LAMONGAN, RadarBangsa.co.id — Sebuah momen haru dan reflektif terjadi saat Anggota DPD RI sekaligus MPR RI, Dr. Lia Istifhama, bertemu dengan seorang guru honorer yang dikenal sebagai Pak Guru Ribut. Dalam perbincangan sederhana itu, tersirat pesan mendalam tentang arti sejati menjadi seorang pendidik: bukan sekadar mengajar, tetapi mengabdi dengan ketulusan di tengah keterbatasan
Dengan wajah bersahaja dan suara tenang, Pak Ribut menceritakan kisahnya bagaimana ia tetap setia mengajar meski gaji sering kali tak cukup untuk kebutuhan bulanan.

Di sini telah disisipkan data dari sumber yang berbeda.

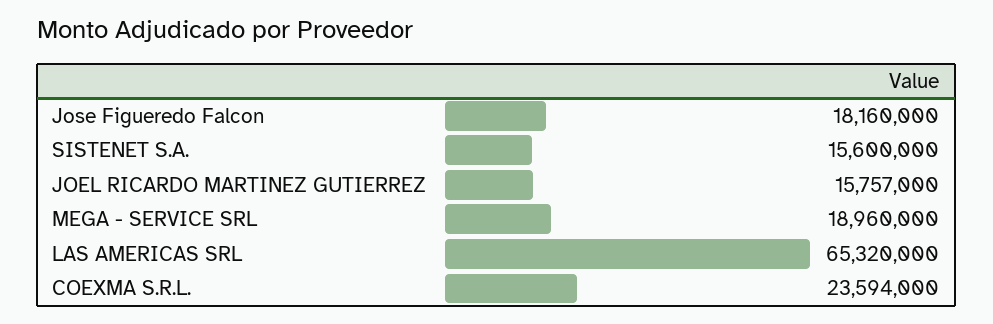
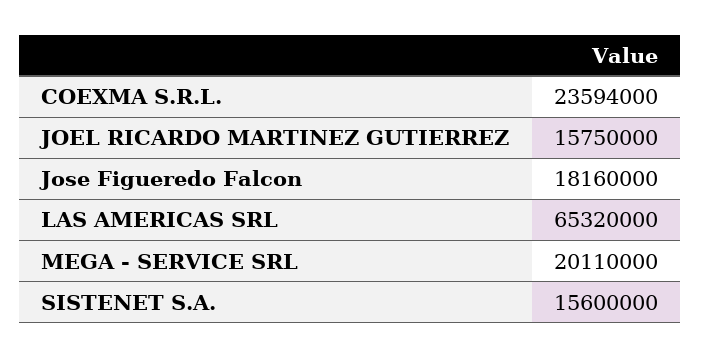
  {
    "Jose Figueredo Falcon": 18160000,
    "SISTENET S.A.": 15600000,
-   "JOEL RICARDO MARTINEZ GUTIERREZ": 15757000,
+   "JOEL RICARDO MARTINEZ GUTIERREZ": 15750000,
-   "MEGA - SERVICE SRL": 18960000,
+   "MEGA - SERVICE SRL": 20110000,
    "LAS AMERICAS SRL": 65320000,
    "COEXMA S.R.L.": 23594000
  }

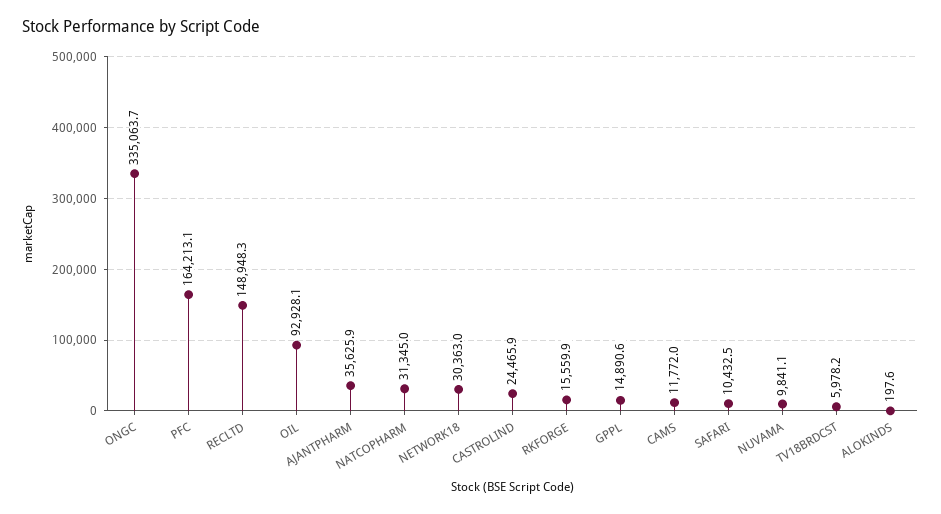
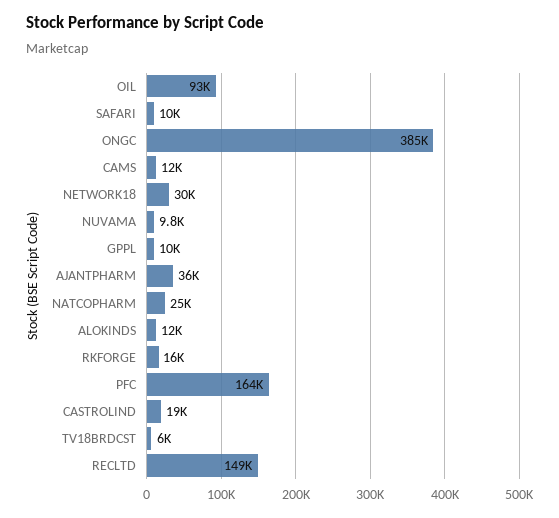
  {
-   "ONGC": 335063.7,
+   "ONGC": 385000,
    "PFC": 164213.1,
    "RECLTD": 148948.3,
    "OIL": 92928.1,
    "AJANTPHARM": 35625.9,
-   "NATCOPHARM": 31345,
+   "NATCOPHARM": 25000,
    "NETWORK18": 30363,
-   "CASTROLIND": 24465.9,
+   "CASTROLIND": 19000,
    "RKFORGE": 15559.9,
-   "GPPL": 14890.6,
+   "GPPL": 10000,
    "CAMS": 11772,
    "SAFARI": 10432.5,
    "NUVAMA": 9841.1,
    "TV18BRDCST": 5978.2,
-   "ALOKINDS": 197.6
+   "ALOKINDS": 12000
  }

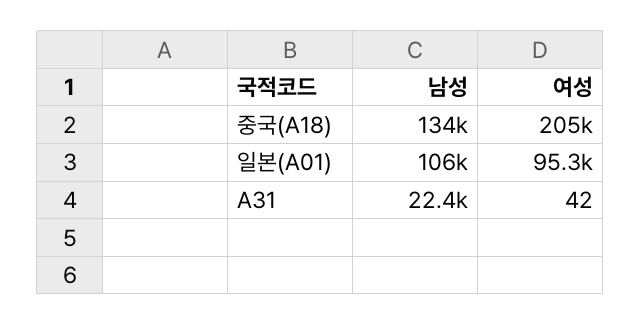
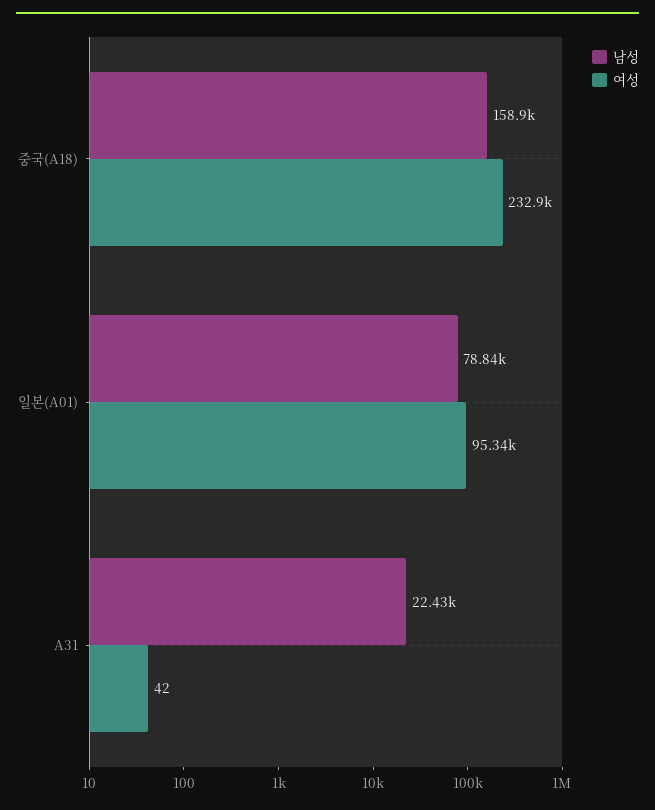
  {
    "남성": {
-     "중국(A18)": 134000,
+     "중국(A18)": 158900,
-     "일본(A01)": 106000,
+     "일본(A01)": 78840,
      "A31": 22430
    },
    "여성": {
-     "중국(A18)": 205000,
+     "중국(A18)": 232900,
      "일본(A01)": 95340,
      "A31": 42
    }
  }

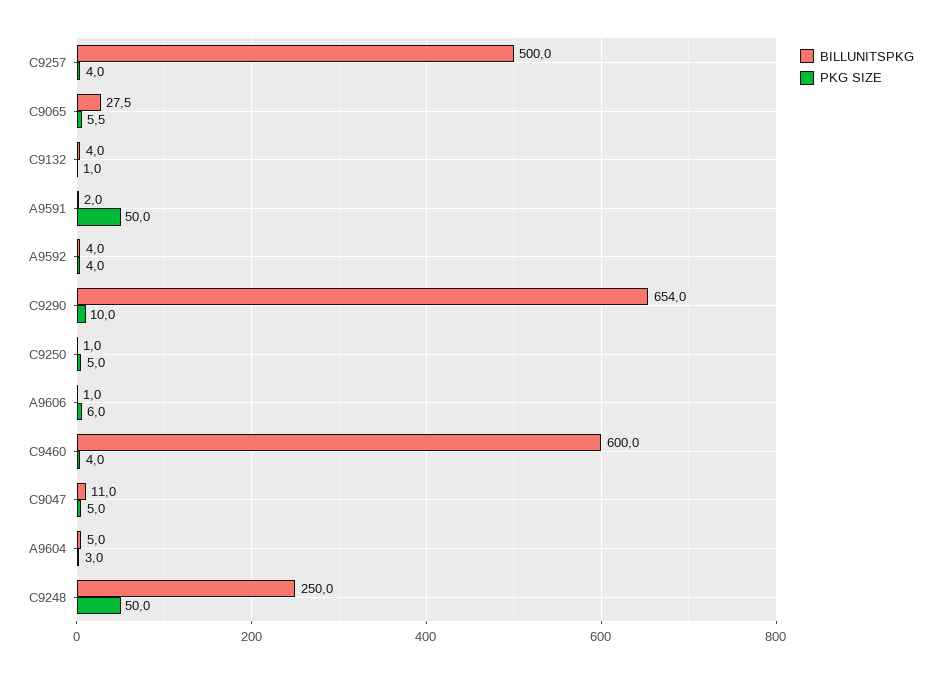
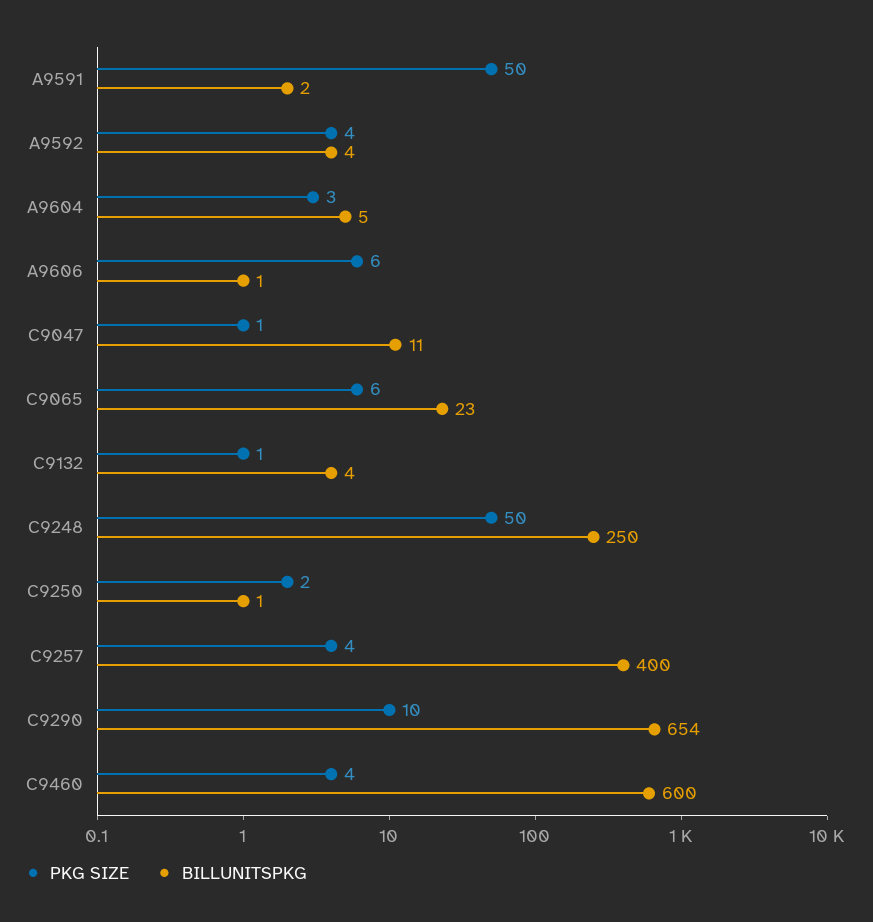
  {
    "BILLUNITSPKG": {
-     "C9257": 500,
+     "C9257": 400,
-     "C9065": 27.5,
+     "C9065": 23,
      "C9132": 4,
      "A9591": 2,
      "A9592": 4,
      "C9290": 654,
      "C9250": 1,
      "A9606": 1,
      "C9460": 600,
      "C9047": 11,
      "A9604": 5,
      "C9248": 250
    },
    "PKG SIZE": {
      "C9257": 4,
      "C9065": 5.5,
      "C9132": 1,
      "A9591": 50,
      "A9592": 4,
      "C9290": 10,
-     "C9250": 5,
+     "C9250": 2,
      "A9606": 6,
      "C9460": 4,
-     "C9047": 5,
+     "C9047": 1,
      "A9604": 3,
      "C9248": 50
    }
  }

Di balik setiap papan tulis yang ia isi dengan kapur putih, tersimpan semangat luar biasa untuk mencerdaskan anak bangsa tanpa pamrih.
“Menjadi guru honorer bukan posisi rendah, tapi panggilan jiwa. Setiap huruf yang diajarkan, setiap doa dari murid, itulah investasi akhirat yang tak ternilai,” ungkap Ning Lia, dengan mata berkaca-kaca.
Menurut Ning Lia, kisah seperti Pak Ribut hanyalah satu dari ribuan kisah serupa di pelosok negeri. Guru honorer adalah fondasi pendidikan Indonesia, namun sering kali keberadaannya seolah luput dari perhatian. Mereka tetap berdiri di depan kelas meski status kepegawaian tak pasti dan penghasilan jauh dari kata layak.
“Negara harus lebih hadir untuk mereka. Saya mendengar banyak suara sunyi dari para guru honorer di desa-desa. Mereka tidak menuntut kemewahan, hanya ingin dihargai seperti pahlawan sejati,” tegasnya.
Ning Lia menilai bahwa perbaikan kualitas pendidikan nasional tak bisa dipisahkan dari kesejahteraan para pengajar. Baginya, peningkatan mutu kurikulum, fasilitas, dan teknologi tak akan bermakna jika guru pilar utama pendidikan masih berjuang untuk bertahan hidup.
“Kita tidak bisa bicara tentang pendidikan unggul sementara guru-gurunya masih hidup dalam kesulitan. Mereka bukan sekadar pengajar, tapi penjaga peradaban. Maka, negara wajib memastikan kehidupan mereka sejahtera,” tutur Ning Lia dengan nada tegas.
Pertemuan hangat itu juga menjadi ruang refleksi tentang arti syukur dan pengabdian. Di sela obrolan, Pak Ribut menyampaikan pandangan yang menyejukkan hati.
“Syukur itu bukan saat kita punya segalanya, tapi saat kita masih mau memberi di tengah kekurangan,” ujarnya lirih.
Bagi Ning Lia, pertemuan ini menjadi momentum penting untuk memperjuangkan kebijakan yang lebih berpihak pada guru honorer, baik melalui regulasi nasional maupun kolaborasi dengan pemerintah daerah. Ia berharap, perjuangan panjang para pendidik ini tak berhenti pada janji atau seremonial belaka.
“Sudah saatnya kesejahteraan guru honorer tidak lagi jadi wacana. Mereka adalah tulang punggung masa depan bangsa, dan pengabdian mereka harus dibayar dengan penghargaan yang layak,” tutup Ning Lia, seraya menatap penuh harap.